Stored data entries
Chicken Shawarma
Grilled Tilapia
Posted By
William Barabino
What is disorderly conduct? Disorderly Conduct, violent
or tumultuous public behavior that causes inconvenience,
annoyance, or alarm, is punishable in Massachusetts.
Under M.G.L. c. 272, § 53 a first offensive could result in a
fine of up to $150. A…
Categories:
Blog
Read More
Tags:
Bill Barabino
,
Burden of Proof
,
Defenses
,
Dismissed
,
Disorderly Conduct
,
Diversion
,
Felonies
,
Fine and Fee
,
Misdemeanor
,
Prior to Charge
---
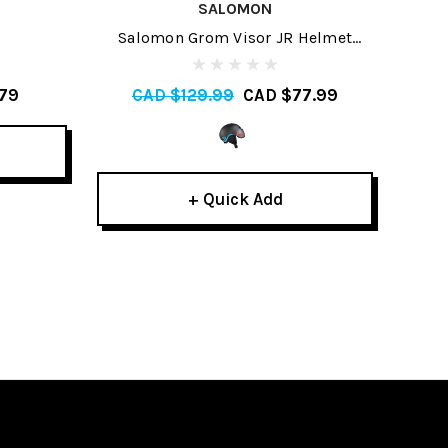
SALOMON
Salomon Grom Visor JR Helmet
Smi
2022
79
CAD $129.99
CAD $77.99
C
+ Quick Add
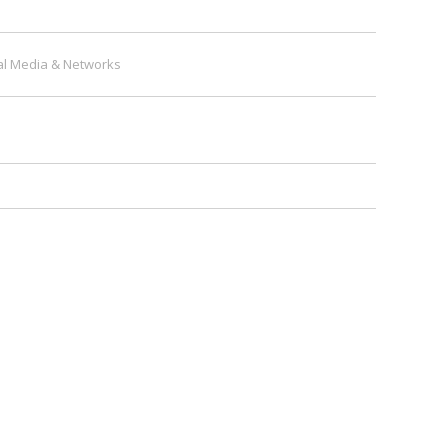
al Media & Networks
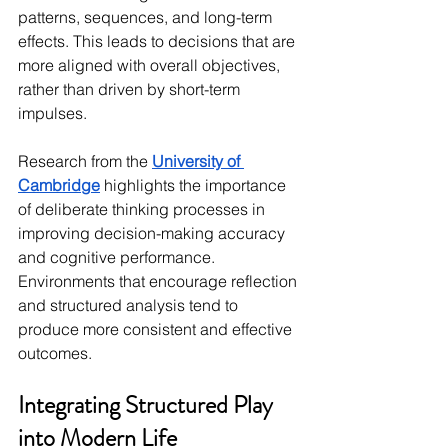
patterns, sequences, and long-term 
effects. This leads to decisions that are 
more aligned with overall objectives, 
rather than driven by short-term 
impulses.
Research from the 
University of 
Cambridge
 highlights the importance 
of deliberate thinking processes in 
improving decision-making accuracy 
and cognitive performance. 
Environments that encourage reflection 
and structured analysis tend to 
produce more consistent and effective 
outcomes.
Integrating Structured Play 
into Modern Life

- [ACTIVITY]: Your answer should consist only of the lines above between the line holding "more aligned with" and the line holding "into Modern Life", inclusive, each transcribed exactly.

- [RESULT OF THE EXERCISE]:
more aligned with overall objectives, 
rather than driven by short-term 
impulses.
Research from the 
University of 
Cambridge
 highlights the importance 
of deliberate thinking processes in 
improving decision-making accuracy 
and cognitive performance. 
Environments that encourage reflection 
and structured analysis tend to 
produce more consistent and effective 
outcomes.
Integrating Structured Play 
into Modern Life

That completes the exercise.